Every December the family rents a hall behind our neighborhood's tiny Catholic church. The Christmas Party Dinner is usually held the weekend before Christmas, or Christmas Eve. Most of the small community shows up, either because they're family or tied to our family somehow. There's usually a small, sparsely decorated Christmas tree in a corner, and someone dresses up like Santa to hand out treats to the kids. An ensemble of musicians gathers on the tiny stage to play music that adds some white noise to cover the shouts of the kids running around - the hall has amazing echoes! Always the same benches are laid out, the same butcher paper on the tables, the same special rectangular paper plates with a enough little compartments to have a sample of everything, the same food every year, laid out in the same place as last.

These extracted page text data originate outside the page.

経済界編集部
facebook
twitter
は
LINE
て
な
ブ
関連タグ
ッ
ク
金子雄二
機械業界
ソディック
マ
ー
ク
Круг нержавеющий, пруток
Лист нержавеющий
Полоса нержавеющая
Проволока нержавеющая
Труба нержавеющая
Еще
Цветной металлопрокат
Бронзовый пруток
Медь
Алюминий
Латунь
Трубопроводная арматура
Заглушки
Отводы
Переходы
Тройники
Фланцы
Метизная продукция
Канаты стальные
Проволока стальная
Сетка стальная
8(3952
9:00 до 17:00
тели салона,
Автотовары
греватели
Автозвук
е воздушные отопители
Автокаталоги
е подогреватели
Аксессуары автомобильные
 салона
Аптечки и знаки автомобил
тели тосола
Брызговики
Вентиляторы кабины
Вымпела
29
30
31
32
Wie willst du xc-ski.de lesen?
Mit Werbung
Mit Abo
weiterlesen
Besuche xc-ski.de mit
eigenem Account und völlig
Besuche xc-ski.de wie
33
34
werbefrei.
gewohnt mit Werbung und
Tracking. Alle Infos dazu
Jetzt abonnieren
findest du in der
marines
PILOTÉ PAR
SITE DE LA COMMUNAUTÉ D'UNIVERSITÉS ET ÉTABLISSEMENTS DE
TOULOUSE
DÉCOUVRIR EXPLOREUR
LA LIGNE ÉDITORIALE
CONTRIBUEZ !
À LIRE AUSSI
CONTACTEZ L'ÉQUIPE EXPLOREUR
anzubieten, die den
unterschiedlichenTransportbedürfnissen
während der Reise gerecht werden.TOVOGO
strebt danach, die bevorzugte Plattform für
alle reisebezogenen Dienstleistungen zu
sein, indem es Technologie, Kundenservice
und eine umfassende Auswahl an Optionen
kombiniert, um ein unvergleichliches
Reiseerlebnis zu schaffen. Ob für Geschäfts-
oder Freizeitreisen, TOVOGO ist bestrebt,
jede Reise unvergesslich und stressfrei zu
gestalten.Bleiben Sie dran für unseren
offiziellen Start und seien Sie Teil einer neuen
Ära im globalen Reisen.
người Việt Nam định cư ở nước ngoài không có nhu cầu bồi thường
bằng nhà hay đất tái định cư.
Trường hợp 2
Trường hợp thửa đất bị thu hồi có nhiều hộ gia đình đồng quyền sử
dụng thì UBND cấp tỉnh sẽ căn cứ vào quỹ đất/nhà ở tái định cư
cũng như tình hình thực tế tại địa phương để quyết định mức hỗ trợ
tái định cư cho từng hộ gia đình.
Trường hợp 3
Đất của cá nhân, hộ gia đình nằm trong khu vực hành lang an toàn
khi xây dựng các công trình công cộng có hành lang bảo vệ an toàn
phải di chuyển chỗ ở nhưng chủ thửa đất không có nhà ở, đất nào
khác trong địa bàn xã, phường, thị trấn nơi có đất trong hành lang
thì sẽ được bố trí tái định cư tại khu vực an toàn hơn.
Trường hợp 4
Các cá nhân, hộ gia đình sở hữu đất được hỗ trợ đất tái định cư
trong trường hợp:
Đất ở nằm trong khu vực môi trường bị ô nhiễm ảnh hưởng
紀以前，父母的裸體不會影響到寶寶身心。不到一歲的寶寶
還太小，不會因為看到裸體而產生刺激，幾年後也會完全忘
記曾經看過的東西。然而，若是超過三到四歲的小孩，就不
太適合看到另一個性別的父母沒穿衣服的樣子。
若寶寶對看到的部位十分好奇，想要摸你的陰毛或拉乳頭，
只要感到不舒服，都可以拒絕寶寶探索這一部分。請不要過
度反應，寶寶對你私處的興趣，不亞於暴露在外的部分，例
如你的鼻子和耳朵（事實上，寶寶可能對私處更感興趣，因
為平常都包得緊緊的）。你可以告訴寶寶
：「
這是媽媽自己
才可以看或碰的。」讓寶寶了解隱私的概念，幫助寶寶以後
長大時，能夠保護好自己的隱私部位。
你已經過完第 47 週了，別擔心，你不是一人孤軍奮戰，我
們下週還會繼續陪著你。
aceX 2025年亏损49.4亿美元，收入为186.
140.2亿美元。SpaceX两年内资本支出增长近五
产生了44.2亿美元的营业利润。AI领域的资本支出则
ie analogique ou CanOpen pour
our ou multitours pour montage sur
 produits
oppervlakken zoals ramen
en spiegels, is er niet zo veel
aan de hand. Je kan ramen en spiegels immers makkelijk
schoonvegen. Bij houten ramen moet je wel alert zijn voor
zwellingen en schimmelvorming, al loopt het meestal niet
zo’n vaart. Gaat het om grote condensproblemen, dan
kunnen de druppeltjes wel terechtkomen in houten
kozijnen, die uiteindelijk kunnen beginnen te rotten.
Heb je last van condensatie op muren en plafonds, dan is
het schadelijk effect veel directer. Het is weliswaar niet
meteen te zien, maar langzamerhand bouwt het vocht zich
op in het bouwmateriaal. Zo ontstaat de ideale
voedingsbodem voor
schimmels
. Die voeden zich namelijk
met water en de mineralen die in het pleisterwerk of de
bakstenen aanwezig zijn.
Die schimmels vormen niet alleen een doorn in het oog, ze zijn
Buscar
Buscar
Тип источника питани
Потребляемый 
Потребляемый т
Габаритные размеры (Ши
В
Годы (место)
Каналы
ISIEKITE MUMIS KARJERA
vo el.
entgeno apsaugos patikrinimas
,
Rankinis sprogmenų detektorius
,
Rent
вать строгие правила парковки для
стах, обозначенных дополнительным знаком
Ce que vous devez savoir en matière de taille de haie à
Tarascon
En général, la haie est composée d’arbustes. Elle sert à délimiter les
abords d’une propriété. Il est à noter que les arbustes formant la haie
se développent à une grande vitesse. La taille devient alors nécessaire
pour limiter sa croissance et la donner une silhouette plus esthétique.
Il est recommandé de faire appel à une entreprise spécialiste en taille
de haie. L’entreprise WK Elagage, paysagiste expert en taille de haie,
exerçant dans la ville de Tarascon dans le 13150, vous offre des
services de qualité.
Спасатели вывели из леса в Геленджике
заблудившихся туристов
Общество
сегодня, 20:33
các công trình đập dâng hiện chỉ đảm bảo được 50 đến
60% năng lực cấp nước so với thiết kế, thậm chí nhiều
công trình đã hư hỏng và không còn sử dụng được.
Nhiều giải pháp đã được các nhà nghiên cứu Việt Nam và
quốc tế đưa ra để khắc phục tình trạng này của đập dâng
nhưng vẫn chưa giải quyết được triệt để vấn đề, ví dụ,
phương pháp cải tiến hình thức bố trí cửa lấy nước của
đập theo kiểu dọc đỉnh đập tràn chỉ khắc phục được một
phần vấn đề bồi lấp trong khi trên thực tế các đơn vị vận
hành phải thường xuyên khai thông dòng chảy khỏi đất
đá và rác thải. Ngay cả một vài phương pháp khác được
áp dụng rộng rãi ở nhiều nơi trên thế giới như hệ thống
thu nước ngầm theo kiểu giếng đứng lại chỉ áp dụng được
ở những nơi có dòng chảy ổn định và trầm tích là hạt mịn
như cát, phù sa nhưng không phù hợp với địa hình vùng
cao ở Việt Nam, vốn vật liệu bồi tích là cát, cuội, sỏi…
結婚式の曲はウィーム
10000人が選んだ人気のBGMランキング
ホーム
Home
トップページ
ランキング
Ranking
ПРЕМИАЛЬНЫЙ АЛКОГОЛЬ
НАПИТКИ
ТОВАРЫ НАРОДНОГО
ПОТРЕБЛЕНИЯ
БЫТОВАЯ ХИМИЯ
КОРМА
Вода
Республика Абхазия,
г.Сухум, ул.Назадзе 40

This is Hawaii - there is no turkey. No mashed potatoes, green beans, or pumpkin pie. There is the Kahlua Pig that my uncles put in the ground at around 5am that morning. Lomi lomi salmon, Lau Lau, something called chicken long rice that is actually some sort of noodle concoction, sashimi, sticky rice, roasted bananas and yams, haupia. And, of course, poi. My plate is always the same: mound of Kahlua pig, slightly smaller mound of white rice, square of haupia, bit of lau lau, and maybe a yam to see if someone put sugar on it this year (they never do). Scarf down the food, glaring if anyone sitting next to you gets their poi close enough to smell. Eat as fast as you can, throw out your plate, and run out into the night to play with your cousins. Running in bare feet on the cool grass, hiding in the shadows and hedges of the church, laying down spent to stare at the stars. Hear the slack key from the hall, where the men's voices become louder as they consume more alcohol. Become quickly bored, but then protest loudly when your parents want to go home. The day was so full, you are exhausted and drop into bed when you get home. You didn't even get a free moment to miss the turkey.